Resilience and community spirit have shone through in North Canterbury in the aftermath of the earthquake. With no active civil defence post in operation in Cheviot in the days after the 7.8 quake, a group of locals mobilised a task force to support those in need.
The day after the earthquake, Jamie McFadden from Hurunui Natives and the team from the North Canterbury Veterinary Clinic led by Ian Page and Emma Le Pine swung into action. Their first prioirty was to contact farmers in the district to make sure they were okay.
"For the next few days we were flat out trying to meet people's needs. Chimneys were down; we were linking people up with builders and plumbers, organising volunteers and then there were all the issues with road closures and water schemes so it was a fairly busy few days there!"
Further north at Mendip Hills Station, farm manager Simon Lee has been repairing broken water pipes and clearing slips in time for weaning. There are also a number of cracks cutting through the property.

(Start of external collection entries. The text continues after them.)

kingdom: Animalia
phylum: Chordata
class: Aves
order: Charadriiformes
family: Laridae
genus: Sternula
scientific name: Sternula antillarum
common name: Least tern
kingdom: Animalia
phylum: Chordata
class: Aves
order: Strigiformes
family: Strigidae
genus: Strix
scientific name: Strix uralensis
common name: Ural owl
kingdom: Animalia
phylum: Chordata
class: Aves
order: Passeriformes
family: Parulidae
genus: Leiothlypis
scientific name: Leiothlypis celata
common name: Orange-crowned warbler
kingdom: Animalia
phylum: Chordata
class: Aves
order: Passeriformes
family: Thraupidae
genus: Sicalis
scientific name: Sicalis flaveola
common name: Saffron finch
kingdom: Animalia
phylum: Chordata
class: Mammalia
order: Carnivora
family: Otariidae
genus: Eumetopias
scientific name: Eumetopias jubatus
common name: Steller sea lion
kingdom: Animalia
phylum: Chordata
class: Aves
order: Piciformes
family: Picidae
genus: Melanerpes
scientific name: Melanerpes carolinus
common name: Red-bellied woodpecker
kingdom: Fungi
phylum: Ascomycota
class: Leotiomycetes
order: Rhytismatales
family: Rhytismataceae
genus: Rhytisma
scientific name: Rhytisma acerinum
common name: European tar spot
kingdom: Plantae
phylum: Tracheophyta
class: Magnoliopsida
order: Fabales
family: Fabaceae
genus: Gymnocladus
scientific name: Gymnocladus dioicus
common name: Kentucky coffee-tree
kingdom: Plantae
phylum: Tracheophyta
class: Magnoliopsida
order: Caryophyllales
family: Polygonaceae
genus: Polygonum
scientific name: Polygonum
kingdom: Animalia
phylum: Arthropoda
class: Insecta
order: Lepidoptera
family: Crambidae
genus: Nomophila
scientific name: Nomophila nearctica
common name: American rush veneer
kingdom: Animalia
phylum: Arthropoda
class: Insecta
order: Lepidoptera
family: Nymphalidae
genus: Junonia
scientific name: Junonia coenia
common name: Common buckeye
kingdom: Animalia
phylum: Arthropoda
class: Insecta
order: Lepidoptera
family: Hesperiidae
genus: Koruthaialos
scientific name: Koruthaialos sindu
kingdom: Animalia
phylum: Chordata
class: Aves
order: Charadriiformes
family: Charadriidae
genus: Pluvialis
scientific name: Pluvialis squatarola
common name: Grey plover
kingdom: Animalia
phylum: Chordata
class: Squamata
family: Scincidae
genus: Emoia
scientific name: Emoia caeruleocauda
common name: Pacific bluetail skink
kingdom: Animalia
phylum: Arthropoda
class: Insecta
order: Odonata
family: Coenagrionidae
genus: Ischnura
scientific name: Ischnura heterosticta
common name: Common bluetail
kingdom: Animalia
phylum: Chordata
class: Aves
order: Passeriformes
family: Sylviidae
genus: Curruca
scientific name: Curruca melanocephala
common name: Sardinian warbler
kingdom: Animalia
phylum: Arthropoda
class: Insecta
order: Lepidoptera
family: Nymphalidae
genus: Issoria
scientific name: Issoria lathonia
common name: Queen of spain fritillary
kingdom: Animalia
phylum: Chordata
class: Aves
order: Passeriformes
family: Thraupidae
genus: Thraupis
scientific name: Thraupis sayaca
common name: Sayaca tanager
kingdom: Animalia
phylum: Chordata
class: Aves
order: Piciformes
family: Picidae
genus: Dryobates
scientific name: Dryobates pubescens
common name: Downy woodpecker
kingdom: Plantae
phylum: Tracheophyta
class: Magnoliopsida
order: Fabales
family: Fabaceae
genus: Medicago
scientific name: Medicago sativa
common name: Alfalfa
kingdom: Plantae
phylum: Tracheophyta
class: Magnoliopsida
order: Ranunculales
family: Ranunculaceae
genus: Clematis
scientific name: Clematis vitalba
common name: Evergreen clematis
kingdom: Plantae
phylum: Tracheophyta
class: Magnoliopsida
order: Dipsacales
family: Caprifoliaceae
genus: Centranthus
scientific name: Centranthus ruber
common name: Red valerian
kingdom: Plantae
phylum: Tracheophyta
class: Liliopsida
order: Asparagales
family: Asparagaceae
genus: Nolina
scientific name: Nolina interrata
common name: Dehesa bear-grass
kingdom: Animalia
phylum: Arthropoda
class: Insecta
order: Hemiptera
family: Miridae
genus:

"There are big scars on the land and some of them are quite wide and deep and the jump ups on the cracks are up to a metre twenty high" he says.
Ben Lissington's dairy farm in Waiau is close to the fault line and the road leading up to it is so badly damaged that milk tankers are now having to use a rough farm track to get to the rotary shed.
"We've got a fair few new cracks and a rolling farm now rather than a flat farm. It was reasonably flat but it's definitely not anymore!"